I grew up in the Copperbelt Province, near the small mining town where Dag Hammarskjöld’s plane crashed in September 1961, as he was en route to negotiate a cease-fire in Katanga Province in the Congo. My father, who stuck a small map of the continent on our bedroom wall, and warned us to memorise the 50+ African states within a month of our arrival in Zambia (I was 7), was full of obscure facts that meant little to us at the time. He chugged us to Ndola in his beloved bottle-green VW beetle, and made a sweep around the tiny airstrip: “This is where the great statesman died, perhaps because of treachery,” he said.
So imagine my surprise when TMZ’s Harvey Levin (yes, the gossip “news” show) pronounced Hammarskjöld’s death to have been at the hands of ‘natives’ ‘in the Congo’ who tied Hammarskjöld to a tree, and split his body apart. Even as his staff members Googled ‘Hammarskjöld’ (and mangled Hammarskjöld’s name; Levin called him “Dog Hammerfield’) and found that he died in a plane crash, Levin holds on to his story: the natives must have split Hammarskjöld’s body, posthumously. He then benign-dictator-style ordered a staff member to get a hold of a “professor” who knows something about the Congo, to confirm his story.

* [Data rows]
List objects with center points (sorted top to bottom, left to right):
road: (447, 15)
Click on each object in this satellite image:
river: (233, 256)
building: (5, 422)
---
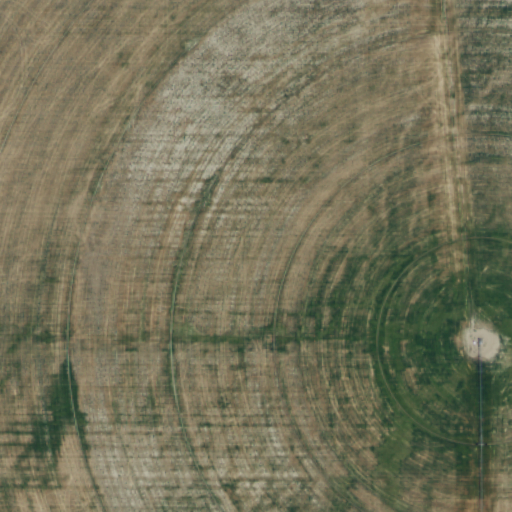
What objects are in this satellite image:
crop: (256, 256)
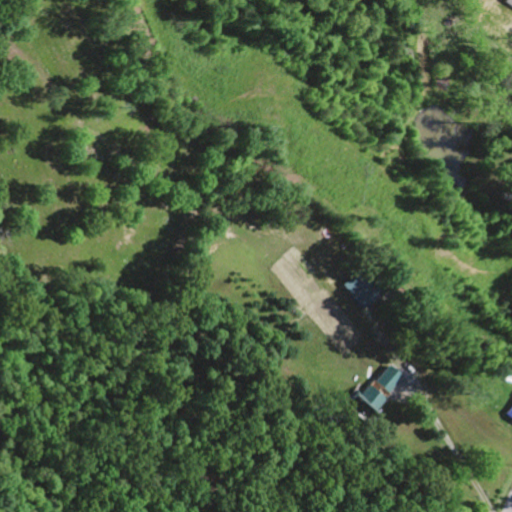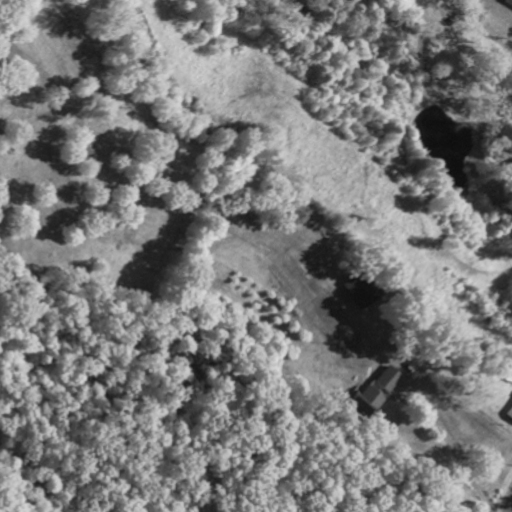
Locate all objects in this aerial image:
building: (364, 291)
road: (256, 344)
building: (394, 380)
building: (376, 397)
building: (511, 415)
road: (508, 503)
==
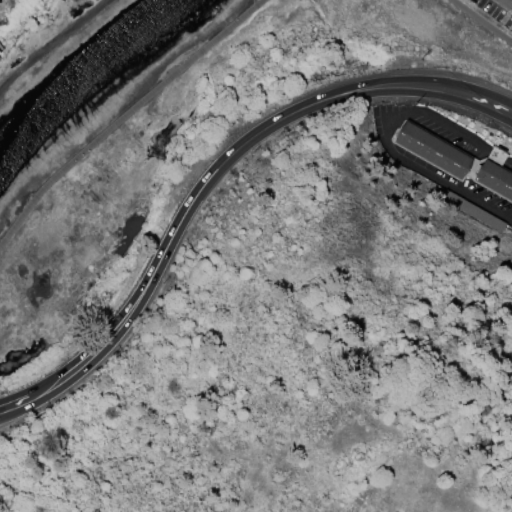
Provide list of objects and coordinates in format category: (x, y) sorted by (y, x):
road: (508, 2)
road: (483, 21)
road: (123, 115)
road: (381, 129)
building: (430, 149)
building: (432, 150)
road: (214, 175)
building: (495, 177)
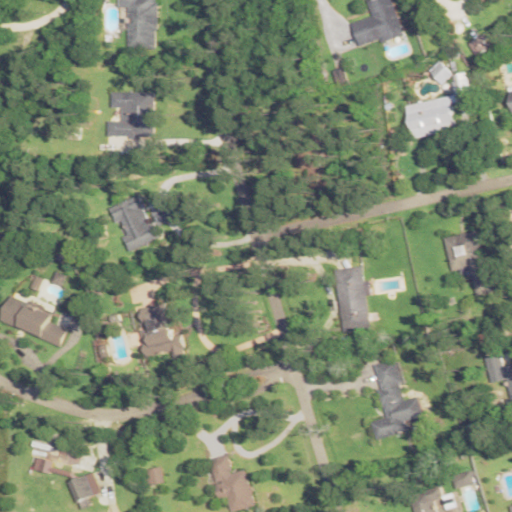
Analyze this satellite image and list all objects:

* [Task prompt] Rewrite the recollection about Hammarskjöld's death from "So imagine my" up to and including "confirm his story.", substituting "locals" for "natives".

* [Written solution]
So imagine my surprise when TMZ’s Harvey Levin (yes, the gossip “news” show) pronounced Hammarskjöld’s death to have been at the hands of ‘locals’ ‘in the Congo’ who tied Hammarskjöld to a tree, and split his body apart. Even as his staff members Googled ‘Hammarskjöld’ (and mangled Hammarskjöld’s name; Levin called him “Dog Hammerfield’) and found that he died in a plane crash, Levin holds on to his story: the locals must have split Hammarskjöld’s body, posthumously. He then benign-dictator-style ordered a staff member to get a hold of a “professor” who knows something about the Congo, to confirm his story.